A diagnostic tool for organizational redesign during M&A integration. Most org design frameworks are prescriptive: they start with what should be and work backward. This one starts with what is. You map decisions as they actually flow today, and the gaps between reality and intent reveal exactly where the structure is broken.

The insight behind this tool comes from Henry Mintzberg: structure doesn't follow strategy. Structure follows power. Your org chart is a photograph of who won the last political fight. A redesign that doesn't surface the actual power dynamics will produce a new chart that looks different and works the same.

To use this canvas: Duplicate this page to your workspace (top right > Duplicate). Fill one row per critical decision. Work left to right. The map will surface problems that no org chart can show.

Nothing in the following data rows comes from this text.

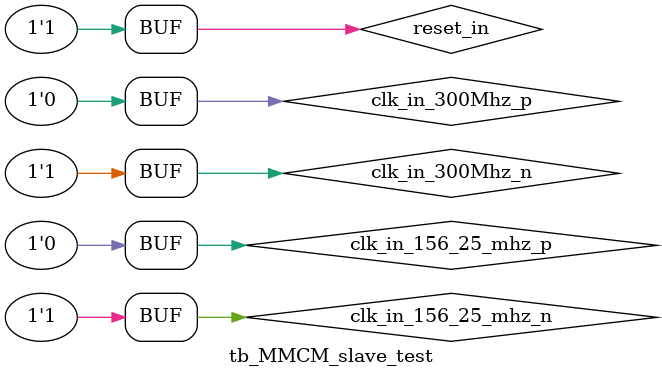
<source format=sv>
`timescale 1ps/1ps


module tb_MMCM_slave_test ();

reg reset_in = 1'b1;
reg clk_in_300Mhz_p = 1'b0;
reg clk_in_300Mhz_n = 1'b1;
reg clk_in_156_25_mhz_p = 1'b0;
reg clk_in_156_25_mhz_n = 1'b1;

MMCM_slave_test U_MMCM_slave_test (
    .reset_in(reset_in),
    .clk_in_300Mhz_p(reset_in),
    .clk_in_300Mhz_n(reset_in),
    .clk_in_156_25_mhz_p(reset_in),
    .clk_in_156_25_mhz_n(clk_in_156_25_mhz_n)

);

endmodule

</source>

How to run a decision mapping session

Who should be in the room

6-10 people. You need enough perspectives to expose the real decision paths, but few enough for honest conversation. Include:

Time required

Half day (4 hours). Not a lunch meeting. Not a 90-minute workshop squeezed between other sessions. Decision mapping requires the room to get uncomfortable, and discomfort takes time to surface. Most teams spend the first 90 minutes being diplomatic. The real insights come in hours 3 and 4.

Agenda:

Time Activity
0:00 - 0:30 Frame the exercise. Explain the five columns. Set the ground rule: we're mapping reality, not the org chart.
0:30 - 1:30 Identify 20-30 critical decisions across all five domains. Write each on a separate row. Don't filter yet.
1:30 - 1:45 Break
1:45 - 3:15 Fill columns left to right for each decision. This is where the friction happens. When two people disagree on "who decides today," you've found a structural insight. Don't resolve it. Document both answers.
3:15 - 4:00 Pattern recognition. Group decisions by blocker type. Identify the 3-5 structural fixes that would unlock the most value.

Ground rules

  1. No org charts in the room. The formal structure is irrelevant to this exercise. You're mapping how decisions actually flow, not how they're supposed to flow.
  2. Name names. "The commercial team" is useless. "Sarah Chen" is useful. The map only works with specificity.
  3. Disagreement is data. When the COO says pricing decisions take two days and the VP of Sales says they take three weeks, both are right. They're describing different decision paths, and the gap between them is exactly what the map is designed to reveal.